Beryl is a beryllium aluminum silicate that occurs in every colour of the rainbow. When green, it’s an Emerald. When blue, it’s Aquamarine. When pink, it’s Morganite. There is a raspberry red variety found in Utah called Bixbite. Yellow is Heliodor and colourless is Goshenite. There is a very rare and costly variety termed Riesling beryl, that can be described as pale green colour, with a warm golden yellow flash. Beryl had been used as a physician’s tool and gazing stone since ancient times. Those beliefs persist today. Beryl is metaphysically attributed with the ability to cure a number of intestinal and stomach ills, such as nausea, ulcers, and seasickness.
Bixbite or Red Beryl
See relevant stones for details (Aquamarine, Emerald, Heliodor, Morganite, Green Beryl)
Chemical Formula: Be3Al2(SiO3)6
Crystal Structure: Hexagonal
Colour: Multiple including Colourless, Blue, Green, Yellow, Pink, Red
Hardness: Average 7.5–8 on Moh`s scale
Refractive Index: Average 1.577-1.583
Specific Gravity: Average 2.67 – 2.84
Cleavage: Imperfect in one direction (basal)
Treatments: Heat, Radiation, Fracture filling, Oiling
Care: Precious beryl is sensitive to pressure and vulnerable to household chemicals. Beryl is one of the more durable gemstone types, but it does still require some handling and care.
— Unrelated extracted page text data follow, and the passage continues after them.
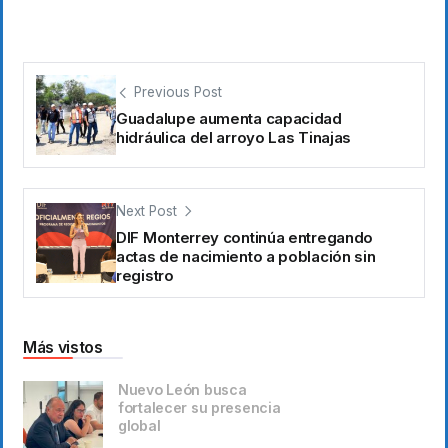
Previous Post
Guadalupe aumenta capacidad
hidráulica del arroyo Las Tinajas
Next Post
DIF Monterrey continúa entregando
actas de nacimiento a población sin
registro
Más vistos
Nuevo León busca
fortalecer su presencia
global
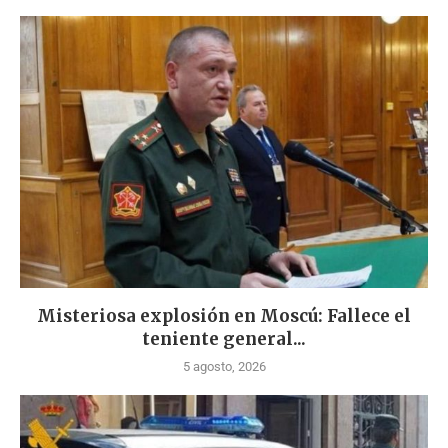
Misteriosa explosión en Moscú: Fallece el
teniente general...
5 agosto, 2026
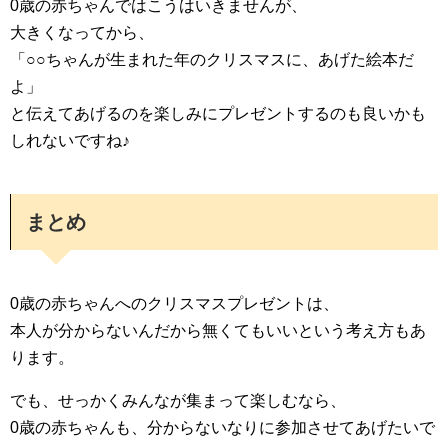
0歳の赤ちゃんではこうはいきませんが、
大きくなってから、
「○○ちゃんが生まれた年のクリスマスに、あげた絵本だ
よ」
と伝えてあげるのを楽しみにプレゼントするのも良いかも
しれないですね♪
まとめ
0歳の赤ちゃんへのクリスマスプレゼントは、
本人が分からないんだから無くてもいいという考え方もあ
ります。
でも、せっかくみんなが集まって楽しむなら、
0歳の赤ちゃんも、分からないなりに参加させてあげたいで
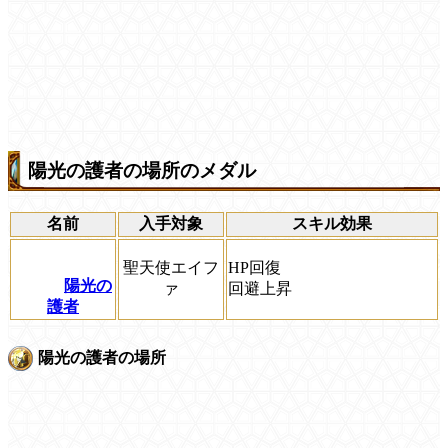
陽光の護者の場所のメダル
名前
入手対象
スキル効果
聖天使エイフ
HP回復
陽光の
ァ
回避上昇
護者
陽光の護者の場所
Avoid wearing Beryl Jewelry when working with harsh chemicals or household cleaners, such as bleach or acids. When cleaning, you can use warm soapy water and tissue or a soft cloth. Be sure to rinse the stones well to remove all soapy residue. It is best to avoid the use of ultrasonic cleaners and steamers to clean your Beryl Gemstones.